The initiative is part of a four-year research program which could find answers to the recent mass strandings and declining health of green turtles along Australian coastlines.
UQ Toxicologist Associate Professor Caroline Gaus said her research aimed to identify how contaminants entered the environment, and predict how those contaminants were likely to influence both wildlife and human health.
"The project specifically investigates the impact which land-based pollutants have on green turtle populations which call our near shore waterways home," she said.
"The ultimate goal is to inform the decision-making processes behind how we manage environmental contamination in a way that eliminates or reduces any detrimental impact.

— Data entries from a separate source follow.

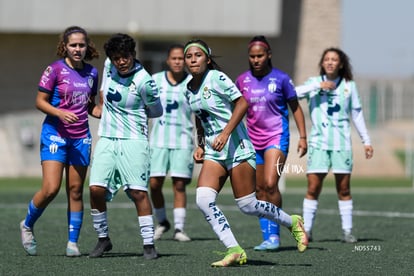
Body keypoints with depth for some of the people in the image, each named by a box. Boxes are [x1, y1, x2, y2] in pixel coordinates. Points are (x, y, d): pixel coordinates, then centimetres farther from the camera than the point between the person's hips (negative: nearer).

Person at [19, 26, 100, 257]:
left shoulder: (92, 73, 8)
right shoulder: (55, 69, -8)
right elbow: (40, 101, -6)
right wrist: (60, 113, -21)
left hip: (81, 137, 5)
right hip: (55, 134, -4)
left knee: (76, 190, 4)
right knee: (51, 189, -12)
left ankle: (73, 242, 10)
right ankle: (27, 225, 14)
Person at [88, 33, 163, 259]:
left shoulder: (144, 81, -14)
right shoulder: (109, 65, 3)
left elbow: (157, 111, 0)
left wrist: (132, 113, 4)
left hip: (133, 141, -5)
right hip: (107, 139, 5)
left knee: (138, 191, -11)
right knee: (96, 188, -6)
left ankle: (149, 244, -5)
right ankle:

"If hazardous chemicals are released into the marine environment, the results will not only affect green turtles but also pose threats to other organisms, including humans who could be exposed to harmful contaminants via consumption of seafood".
"The process involves humanely catching green turtles in urban, rural and remote sites, taking blood and other samples, and investigating these using a wide range of analytical methods.
"The data will then be integrated with other components of the program aimed to identify contaminant sources, and the health status of the populations."
Using low-impact techniques commonly used for conservation surveys on marine turtles, the program has already resulted in the capture, tagging and measurements of more than 700 green turtles.